藤本隆弘 著 / 中公新書 刊 この本に手を出した理由、
それを今では思い出せない。
たぶん、リーマンショックで大きく崩れた
世界経済の中で、いわば悪く目立ってしまった
自動車産業というものについて、
いったい何が起きていたのかを
わかるのではないかと思って手に入れたと思う。

2009年4月に手に入れて、
それから今5ヶ月経って、
ようやく読み終える事ができた。
それだけ時間がかかった理由は単純明快。


難しいから。





とりあえず目次を見てみよう。

****

作業指示 — 上の本文抜粋の内容を二文で要約してください。

抽出項目 —
****

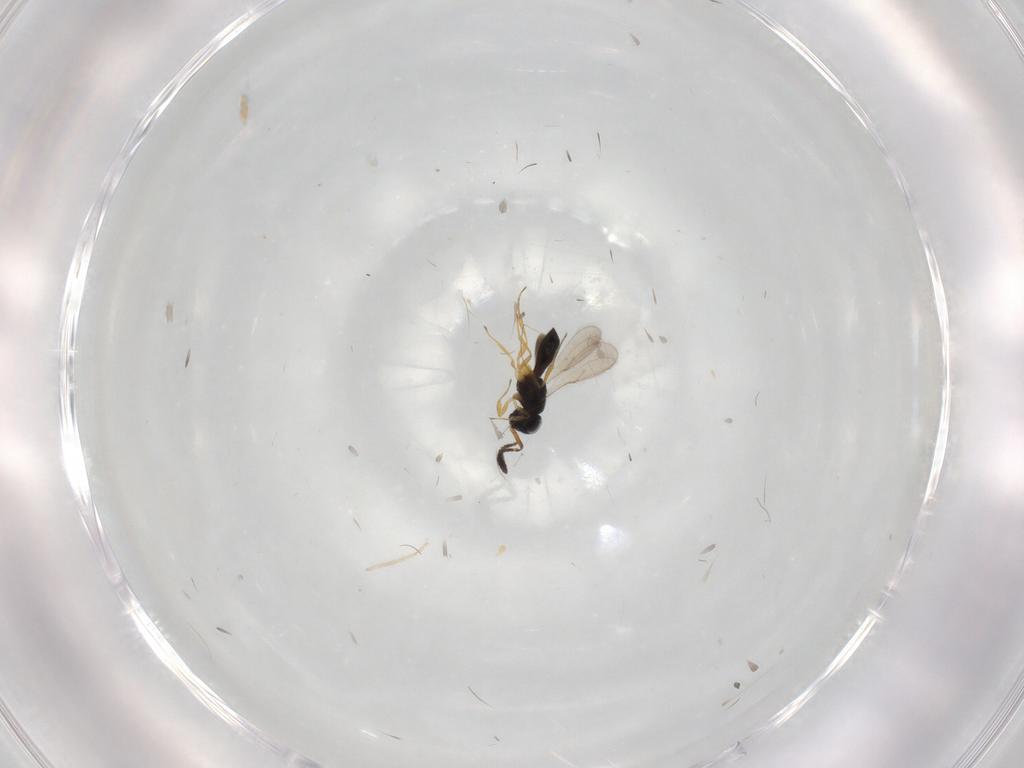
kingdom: Animalia
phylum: Arthropoda
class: Insecta
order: Hymenoptera
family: Scelionidae
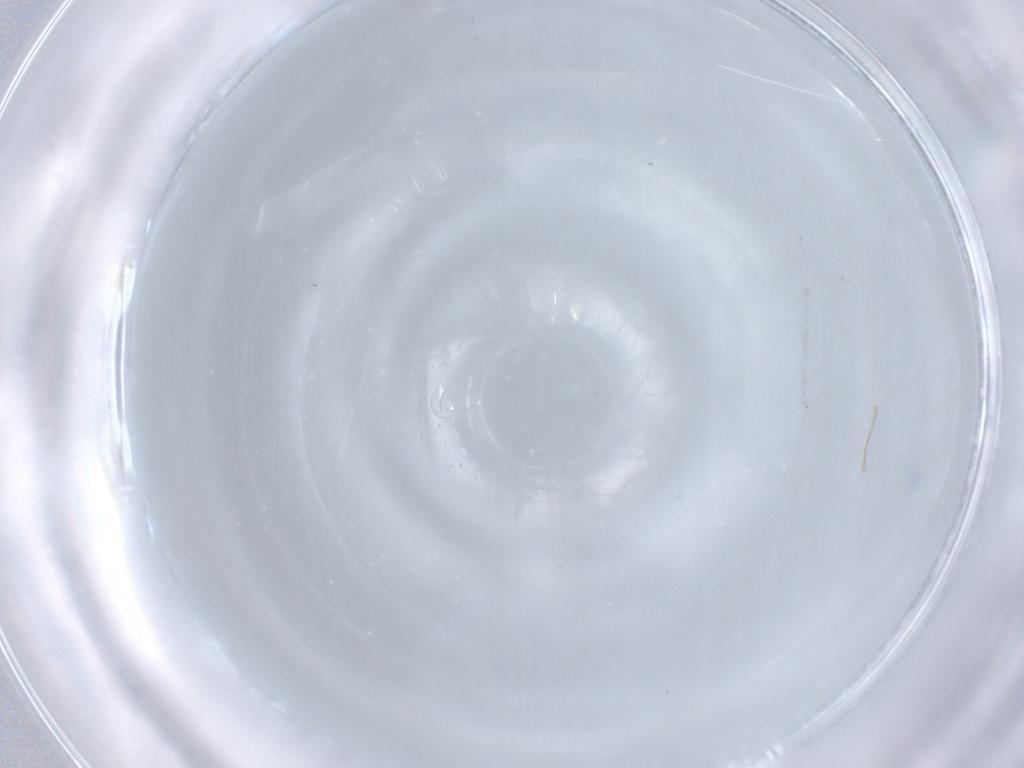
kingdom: Animalia
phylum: Arthropoda
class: Insecta
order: Diptera
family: Cecidomyiidae
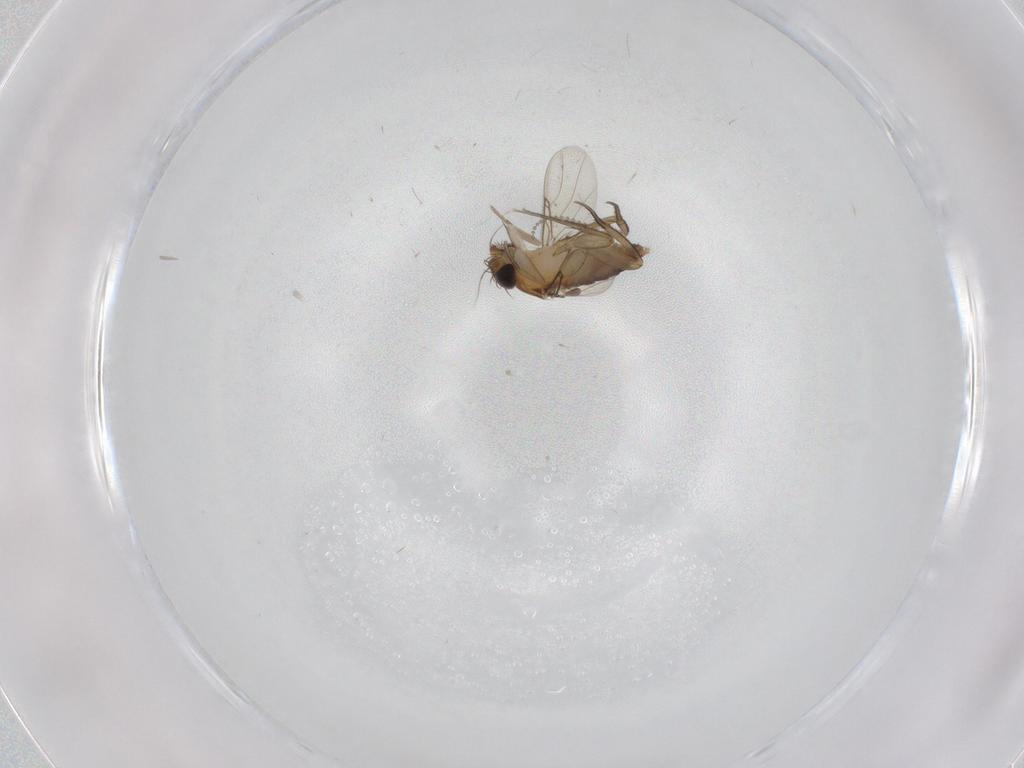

****

作業結果 — 筆者は、藤本隆弘著・中公新書刊の本を手に取った理由を今では思い出せず、おそらくリーマンショックで崩れた世界経済の中で悪く目立った自動車産業に何が起きていたのかがわかると思って手に入れたのだろうと述べている。2009年4月に入手してから5ヶ月経ってようやく読み終えたが、時間がかかった理由は難しいからだという。